Why don’t we have The Krampus? Seriously. When the Americans were cherry picking Christmas traditions from the Europeans, why did they leave out Krampus? Yeah, he’s kinda scary looking, but fucking hell. He serves a purpose! Look at that motherfucker! Do you know why he’s linked to Christmas? He’s what shows up when you’re a bad kid. Not “Santa brings you shitty presents or coal”, not “Santa won’t bring you shit”. Oh no. This bad ass demon thing shows up and beats your ass with birch switches. On Christmas. Yes, Billy. You get an ass whooping for Christmas. What better way to scare kids into not being little shitheads. And in some cultures, Krampus will TAKE YOUR SHITHEAD KIDS AWAY. Yeah, see? Better not pout, better not cry, better not shout, or you’ll never see your family again and you’ll have a sore ass.
So yeah, BRING ON THE KRAMPUS, Americans! Quit being such pussies!

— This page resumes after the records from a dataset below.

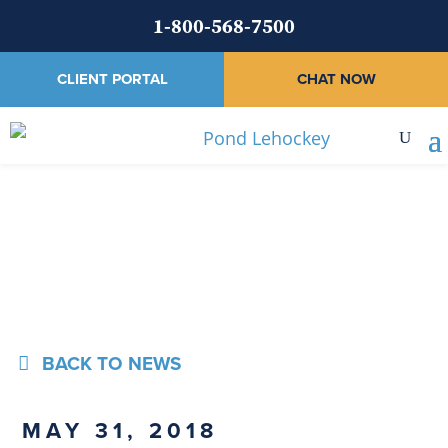
1-800-568-7500
CLIENT PORTAL
CHAT NOW
News
BACK TO NEWS
MAY 31, 2018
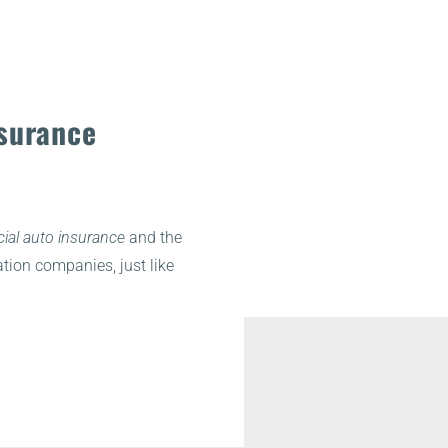
surance
al auto insurance
and the
tion companies, just like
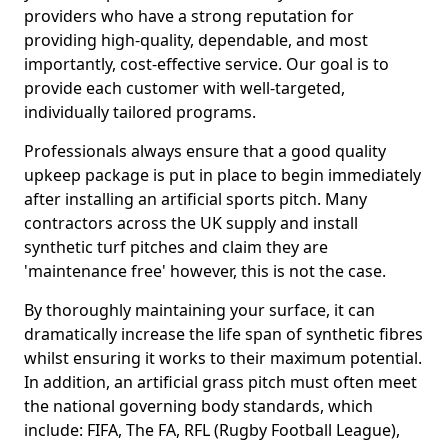
providers who have a strong reputation for
providing high-quality, dependable, and most
importantly, cost-effective service. Our goal is to
provide each customer with well-targeted,
individually tailored programs.
Professionals always ensure that a good quality
upkeep package is put in place to begin immediately
after installing an artificial sports pitch. Many
contractors across the UK supply and install
synthetic turf pitches and claim they are
'maintenance free' however, this is not the case.
By thoroughly maintaining your surface, it can
dramatically increase the life span of synthetic fibres
whilst ensuring it works to their maximum potential.
In addition, an artificial grass pitch must often meet
the national governing body standards, which
include: FIFA, The FA, RFL (Rugby Football League),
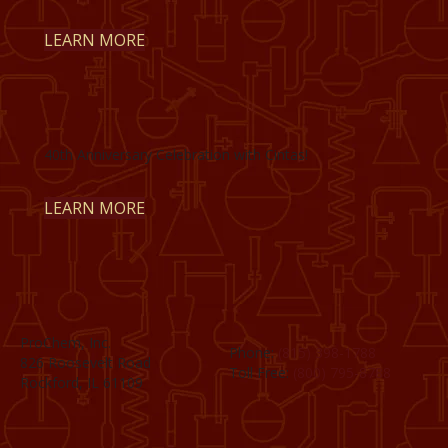
LEARN MORE
40th Anniversary Celebration with Cintas!
LEARN MORE
ProChem, Inc.
Phone:
(815) 398-1788
826 Roosevelt Road
Toll Free:
(800) 795-8788
Rockford, IL 61109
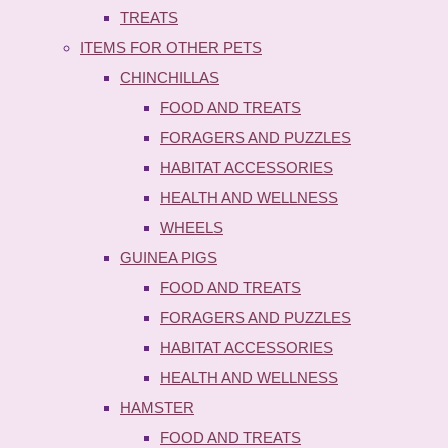
TREATS
ITEMS FOR OTHER PETS
CHINCHILLAS
FOOD AND TREATS
FORAGERS AND PUZZLES
HABITAT ACCESSORIES
HEALTH AND WELLNESS
WHEELS
GUINEA PIGS
FOOD AND TREATS
FORAGERS AND PUZZLES
HABITAT ACCESSORIES
HEALTH AND WELLNESS
HAMSTER
FOOD AND TREATS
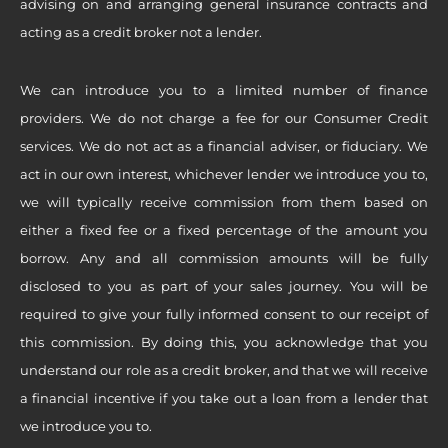
advising on and arranging general insurance contracts and
acting as a credit broker not a lender.
We can introduce you to a limited number of finance
providers. We do not charge a fee for our Consumer Credit
services. We do not act as a financial adviser, or fiduciary. We
act in our own interest, whichever lender we introduce you to,
we will typically receive commission from them based on
either a fixed fee or a fixed percentage of the amount you
borrow. Any and all commission amounts will be fully
disclosed to you as part of your sales journey. You will be
required to give your fully informed consent to our receipt of
this commission. By doing this, you acknowledge that you
understand our role as a credit broker, and that we will receive
a financial incentive if you take out a loan from a lender that
we introduce you to.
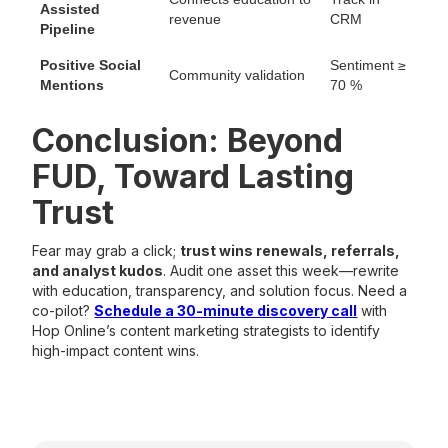
Assisted
revenue
CRM
Pipeline
Positive Social
Sentiment ≥
Community validation
Mentions
70 %
Conclusion: Beyond
FUD, Toward Lasting
Trust
Fear may grab a click;
trust wins renewals, referrals,
and analyst kudos
. Audit one asset this week—rewrite
with education, transparency, and solution focus. Need a
co-pilot?
Schedule a 30-minute discovery call
with
Hop Online’s content marketing strategists to identify
high-impact content wins.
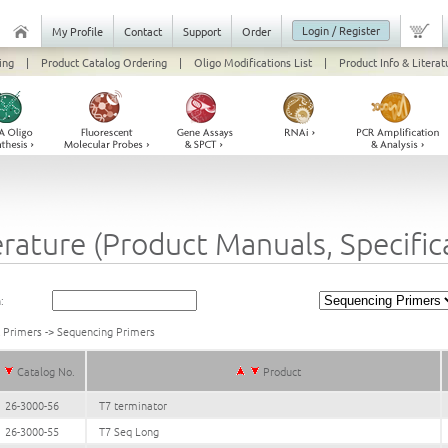
Login / Register
My Profile
Contact
Support
Order
ing
|
Product Catalog Ordering
|
Oligo Modifications List
|
Product Info & Literat
erature (Product Manuals, Specifi
:
k Primers
->
Sequencing Primers
Catalog No.
Product
26-3000-56
T7 terminator
26-3000-55
T7 Seq Long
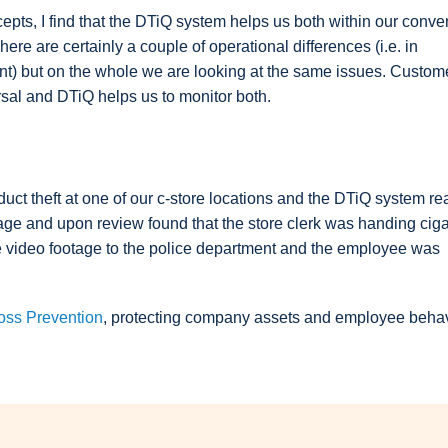
cepts, I find that the DTiQ system helps us both within our conv
re are certainly a couple of operational differences (i.e. in
ant) but on the whole we are looking at the same issues. Custom
rsal and DTiQ helps us to monitor both.
ct theft at one of our c-store locations and the DTiQ system rea
rtage and upon review found that the store clerk was handing ciga
he video footage to the police department and the employee was
oss Prevention
, protecting company assets and employee behavio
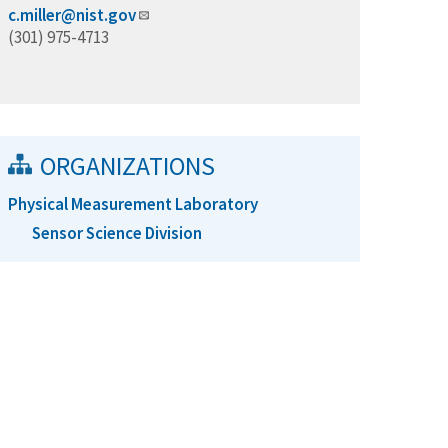
c.miller@nist.gov
(301) 975-4713
ORGANIZATIONS
Physical Measurement Laboratory
Sensor Science Division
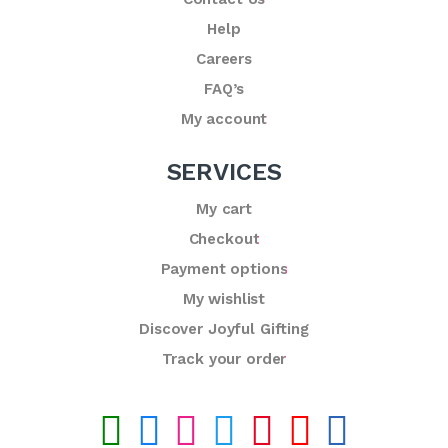
Help
Careers
FAQ’s
My account
SERVICES
My cart
Checkout
Payment options
My wishlist
Discover Joyful Gifting
Track your order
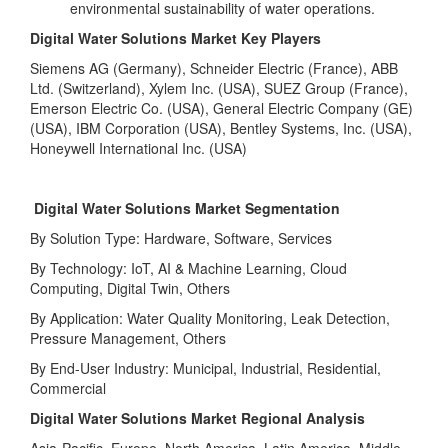
environmental sustainability of water operations.
Digital Water Solutions Market Key Players
Siemens AG (Germany), Schneider Electric (France), ABB
Ltd. (Switzerland), Xylem Inc. (USA), SUEZ Group (France),
Emerson Electric Co. (USA), General Electric Company (GE)
(USA), IBM Corporation (USA), Bentley Systems, Inc. (USA),
Honeywell International Inc. (USA)
Digital Water Solutions Market Segmentation
By Solution Type: Hardware, Software, Services
By Technology: IoT, AI & Machine Learning, Cloud
Computing, Digital Twin, Others
By Application: Water Quality Monitoring, Leak Detection,
Pressure Management, Others
By End-User Industry: Municipal, Industrial, Residential,
Commercial
Digital Water Solutions Market Regional Analysis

@aelerelean and I have the same Krampus t-shirt. I like it. It’s the Krampus, after all. We wore them for a Christmas party. Where there were children in attendance. The 4 year old angelic (or not, depending on if you ask his mom or me) little boy walked up, poked me in the boob and we had this exchange:
“What’s what guy?”
“He’s the Krampus.”
“what’s Krampus?”
“Well, he travels with Santa and when–”
“I HAVE THREE PENNIES!”
“…Yes you do, buddy.” He takes off.
*note*: don’t give long winded explanations to 4 year olds. But later, he came back and was still intrigued with said Krampus. Again, poke to the tit:
“Who’s that guy?”
“He’s a creature. His name is Krampus” little blue eyes locked on my chest.
“Those two kids are sneaking up on him.” Wow. Smart kid.
“No, he’s stealing those kids because they have been bad. Really bad.”
“Why’s he gots a broom?” poke to the left boob, at which point Dad says “I think he’s found a way to grope boobies without getting caught.”
“Oh, that’s not a broom, those are switches. For spankings. To the naughty kids. Instead of presents from Santa.” Kid thinks hard for a couple of seconds and says, quite matter of factly:
“I’m not going to see him, because I’m a good boy.”
“Yes you are, little guy. You are a good boy.” He thinks on it a little more then runs off to play. I swear it was the CUTEST THING EVAR! Smartest damn 4 year old I ever saw.
Another friend was given Baby’s First Mythos so that he may indoctrinate his young ‘uns (4 and 7). I asked him if he really would read them those stories and got a very excited “YES! Of course I will!” I approve. If either one of them goes to school and says “No, I is not for ‘Ink’, I is for INNSMOUTH” I might just fall over in a faint from the absolute cuteness.